One perennial problem with the National Rural Employment Guarantee Programme (NREGP) is the long delays in payment of the supposedly guaranteed wages. And activists are now advocating use of specific sections of the law to get compensation for delayed payment.
Payments are made though post offices and banks, and it is possible to use the Payment of Wage Act to get compensation for the delay. The method has been used once in Khunti block of Jharkhand, where activist Jean Dreze and his team of researchers and students became the first to invoke the law and get the workers Rs 2,000 each in compensation for failure of the state to pay wages within a week.
Encouragement to use the law in like fashion came last month from no less than Union rural development secretary Rita Sharma, at a NREGP mela here.
The problem is real and widespread. Says Prabhu Singh of Undavasan village in Deogarh block of this district: “It is six weeks and there are no wages yet. This is despite the fact that we have accounts in post offices and cooperative bank.”
A survey by Mazdoor Kisan Sangharsh Samiti based in nearby Devdungri village found that all the panchayats in Deogarh had delayed payment of wages by two months on an average. And all these were accounts opened by post offices and some by cooperative banks.
Now MKSS wants to invoke the law. Say Nikhil De and Shankar Singh of MKSS, “We are working on how this can be done.”
Ambesh Upmanyu, Director, Posts, for Rajasthan says it is next to impossible to make payments before at least four months. “That is the time taken for us to receive wage lists of the numerous workers from various worksites.
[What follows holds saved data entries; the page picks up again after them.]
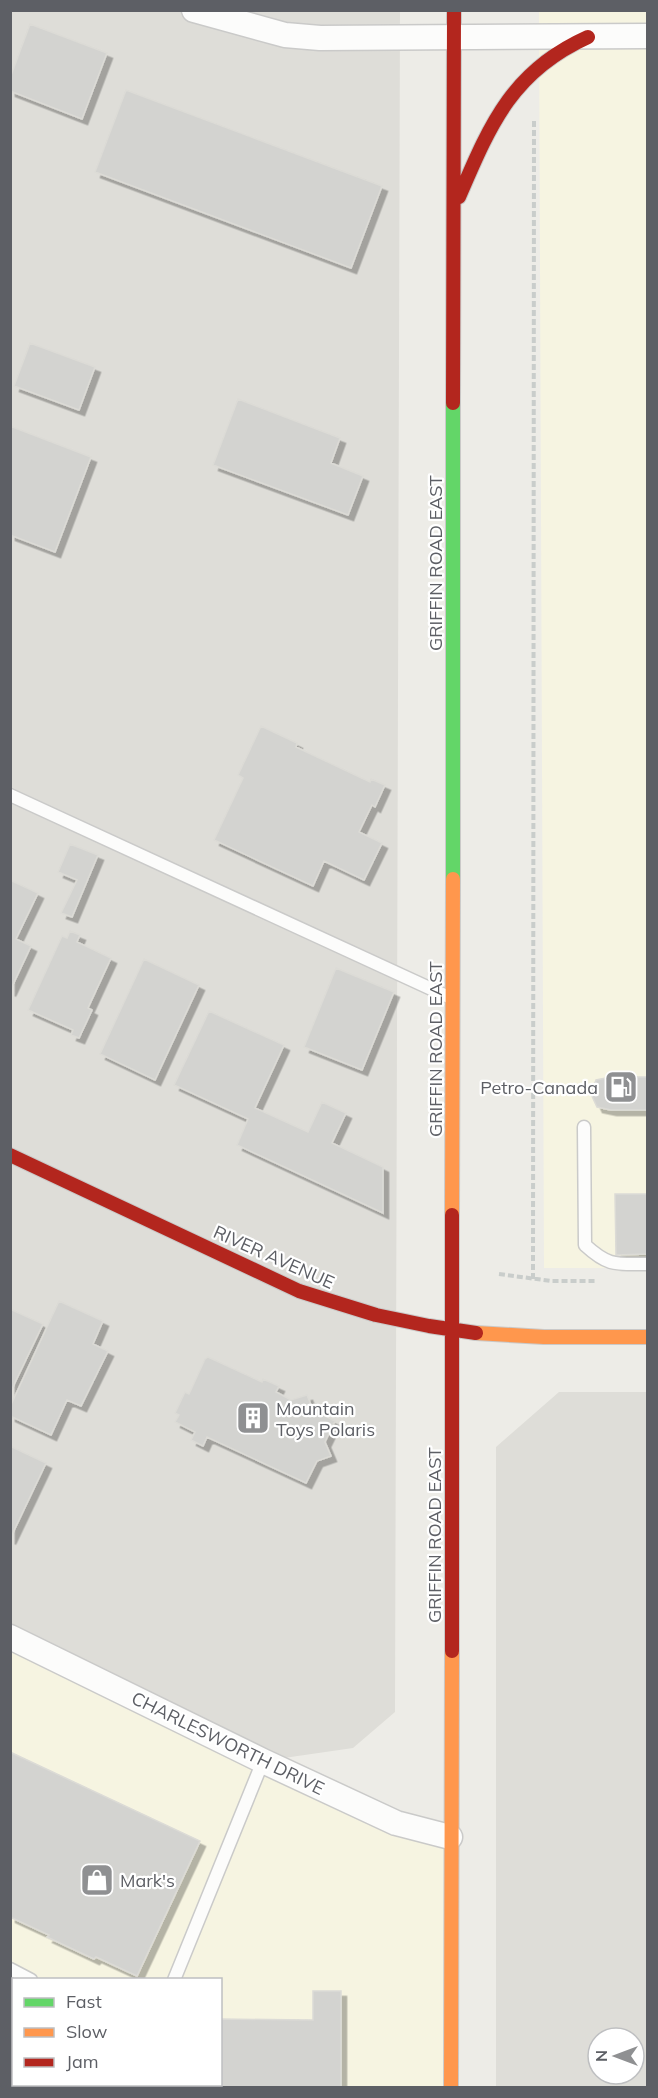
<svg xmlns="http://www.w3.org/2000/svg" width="658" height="2098" font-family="Mulish,sans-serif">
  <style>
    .commercial { fill: #f6f4e1; fill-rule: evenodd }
    .industrial { fill: #deddd8; fill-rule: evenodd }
    .building { fill: #d3d3d0; stroke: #dcdbd6; stroke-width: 1.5; filter: url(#shadow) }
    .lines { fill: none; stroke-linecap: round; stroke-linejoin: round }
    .lane-casing { stroke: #cacac9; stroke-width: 15 }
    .street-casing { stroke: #cacac9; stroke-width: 27 }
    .fast-casing { stroke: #cac9c8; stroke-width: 16 }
    .slow-casing { stroke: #cac9c8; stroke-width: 16 }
    .jam-casing { stroke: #cac9c8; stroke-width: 16 }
    .path { stroke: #c9cdcb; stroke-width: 4; stroke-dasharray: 6 3; stroke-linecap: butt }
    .lane { stroke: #fcfcfb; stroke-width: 12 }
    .street { stroke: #fcfcfb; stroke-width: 24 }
    .fast { stroke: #63d668; stroke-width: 14 }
    .slow { stroke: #ff974d; stroke-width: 14 }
    .jam { stroke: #b3261e; stroke-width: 14 }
    .labels { text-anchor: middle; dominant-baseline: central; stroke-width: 4.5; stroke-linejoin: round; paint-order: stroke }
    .street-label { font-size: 18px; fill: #5d5f65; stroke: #fff }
    .poi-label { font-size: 18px; fill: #5d5f65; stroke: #fff; text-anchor: start }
  </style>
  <defs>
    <filter id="shadow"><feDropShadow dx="5.5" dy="5.5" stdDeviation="0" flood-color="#0004"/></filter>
  </defs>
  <rect width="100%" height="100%" fill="#edece7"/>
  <path class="commercial" d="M539,11H647V1268H544Z
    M10,1637L450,1837L451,2087H11ZM14,1980H220V2084H14Z"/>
  <path class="industrial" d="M10,11H400L395,1712L353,1748L263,1761L11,1637Z
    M559,1392H647V2087H496V1447ZM598,2038H634V2074H598Z"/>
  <path class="building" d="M30,24L107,53L82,119L10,91V78Z
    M126,90L382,186L351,268L95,172Z
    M30,343L95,367L79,410L14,386Z
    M238,399L340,438L331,463L363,476L348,515L213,465Z
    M10,426L91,457L55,552L10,535Z
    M261,726L297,743L296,747L370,782L371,779L385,785L375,807L372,805L359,832L382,843L364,880L324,861L313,886L214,840L243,778L238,775Z
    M70,844L98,855L72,917L61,913L77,880L58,872Z
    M10,880L38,893L16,939L31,946L10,991Z
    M70,931L80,935L77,942L111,958L88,1008L92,1010L79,1038L71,1035L73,1030L28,1010L62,936L67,938Z
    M144,959L199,985L155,1080L100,1054Z
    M336,968L394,992L362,1070L304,1047Z
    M209,1011L284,1045L255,1108L308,1132L322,1102L346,1113L332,1143L383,1167V1213L237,1145L248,1119L174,1085Z
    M611,1077H648V1110H611L597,1107L591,1094L596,1080Z
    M615,1194H648V1254L616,1255Z
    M59,1301L103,1321L93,1344L108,1351L81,1406L67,1400L51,1435L10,1416V1407Z
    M10,1309L43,1324L10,1393Z
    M208,1357L262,1382L263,1379L279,1386L276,1392L291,1400L307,1395L313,1410L335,1421L325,1442L331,1456L317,1461L306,1483L207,1437L203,1446L191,1440L195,1432L175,1422L179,1415L175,1413L185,1392L189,1394L205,1359Z
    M10,1446L46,1463L10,1539Z
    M10,1752L200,1841L137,1976L96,1957L94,1959L47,1937L49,1935L10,1917Z
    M313,1991H341V2088H199V2084H220V2019L313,2020Z"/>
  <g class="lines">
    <defs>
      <path id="lane" d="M10,795L451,998
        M584,1127L585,1245C609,1267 616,1264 648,1264
        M10,1969L31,1980
        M174,1980L263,1761
        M137,2084V2088"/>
      <path id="street" d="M194,10L285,35L320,38L648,36
        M10,1637L263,1761L396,1823L450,1837"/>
      <path id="fast" d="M453,879V403"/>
      <path id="slow" d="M452,1215L453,879
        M476,1333L544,1337H648
        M451,2088L452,1651"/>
      <path id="jam" d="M459,197C490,125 512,71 588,37
        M453,403L454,10
        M10,1155L299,1291L376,1315L429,1326L476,1333
        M452,1651V1215"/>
    </defs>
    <use href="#lane" class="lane-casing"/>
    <use href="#street" class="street-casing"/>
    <use href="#fast" class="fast-casing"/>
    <use href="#slow" class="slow-casing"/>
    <use href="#jam" class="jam-casing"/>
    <path class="path" d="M499,1274L551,1281H597
      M533,1279L534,119"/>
    <use href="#lane" class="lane"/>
    <use href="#street" class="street"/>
    <use href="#fast" class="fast"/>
    <use href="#slow" class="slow"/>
    <use href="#jam" class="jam"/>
  </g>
  <defs>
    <symbol id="fuel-square" viewBox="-11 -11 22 22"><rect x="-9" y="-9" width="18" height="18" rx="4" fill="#8f9092" stroke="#fff"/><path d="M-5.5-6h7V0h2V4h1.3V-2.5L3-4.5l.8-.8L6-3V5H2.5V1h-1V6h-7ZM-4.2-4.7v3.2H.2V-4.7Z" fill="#fff"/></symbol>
    <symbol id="building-square" viewBox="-11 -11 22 22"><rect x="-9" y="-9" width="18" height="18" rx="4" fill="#8f9092" stroke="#fff"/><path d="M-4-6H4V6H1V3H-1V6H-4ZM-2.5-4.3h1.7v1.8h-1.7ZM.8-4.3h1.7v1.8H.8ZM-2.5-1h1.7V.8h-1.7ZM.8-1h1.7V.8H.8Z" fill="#fff"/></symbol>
    <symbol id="shop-square" viewBox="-11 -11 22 22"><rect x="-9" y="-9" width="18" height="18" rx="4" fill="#8f9092" stroke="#fff"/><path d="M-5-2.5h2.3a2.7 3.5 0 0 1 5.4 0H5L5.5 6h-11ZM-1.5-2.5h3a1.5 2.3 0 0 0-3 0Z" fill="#fff"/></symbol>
  </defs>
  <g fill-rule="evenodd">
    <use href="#fuel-square" x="602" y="1068" width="38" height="38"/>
    <use href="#building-square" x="234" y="1399" width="38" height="38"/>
    <use href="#shop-square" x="78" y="1861" width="38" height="38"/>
  </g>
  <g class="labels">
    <g class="street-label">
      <text transform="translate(435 563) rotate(-90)">GRIFFIN ROAD EAST</text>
      <text transform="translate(435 1049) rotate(-90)">GRIFFIN ROAD EAST</text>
      <text transform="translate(274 1257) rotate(24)">RIVER AVENUE</text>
      <text transform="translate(434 1535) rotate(-90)">GRIFFIN ROAD EAST</text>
      <text transform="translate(228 1743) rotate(26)">CHARLESWORTH DRIVE</text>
    </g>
    <g class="poi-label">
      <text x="598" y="1087" text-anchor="end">Petro-Canada</text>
      <text x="276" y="1408">Mountain<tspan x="276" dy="21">Toys Polaris</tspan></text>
      <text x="120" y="1880">Mark's</text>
    </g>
  </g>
  <rect width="658" height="2098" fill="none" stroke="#5d5f65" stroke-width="24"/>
  <rect x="12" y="1978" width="210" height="108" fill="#ffffff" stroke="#bebfc1" stroke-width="1.5"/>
  <rect x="24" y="1998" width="30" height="9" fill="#63d668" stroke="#bebfc1" stroke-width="1.5"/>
  <text x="66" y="2008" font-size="18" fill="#5d5f65">Fast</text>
  <rect x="24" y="2028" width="30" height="9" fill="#ff974d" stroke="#bebfc1" stroke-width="1.5"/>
  <text x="66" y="2038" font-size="18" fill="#5d5f65">Slow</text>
  <rect x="24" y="2058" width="30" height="9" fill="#b3261e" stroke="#bebfc1" stroke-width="1.5"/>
  <text x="66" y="2068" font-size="18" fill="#5d5f65">Jam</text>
  <g transform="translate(616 2056) rotate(270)"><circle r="28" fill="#ffffff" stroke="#bebfc1" stroke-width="1.5"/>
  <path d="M0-4.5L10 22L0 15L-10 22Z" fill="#8f9092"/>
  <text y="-9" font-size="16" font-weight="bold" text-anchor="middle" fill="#5d5f65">N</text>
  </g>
</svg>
Unless we get the wage lists from the government machinery, we cannot make payments,” he says.
Upmanyu says the post offices got getting wage lists for work done in June 2008 in June 2009. “If you dont trust the gram sevak with the money and want the system to take care of it, the system will take its own time.”
However, his department has now decided to start a fund to hire people on contractto share the work of payment of wages. “We can hire as many as five workers for five days every month,” he says.
The NREGA wages are weighing heavily on banks, too. Banks are overburdened, says Ranjit Pawar, sarpanch of Rabadiyavas in Jetaran block of Pali. “It is just too much work for the banks, with every village opening up to 500 accounts and expecting wages every week. Obviously, banks have little time or staff to do so much of work.”
Applying the Payment of Wages Act may force the wage payers to get their act together.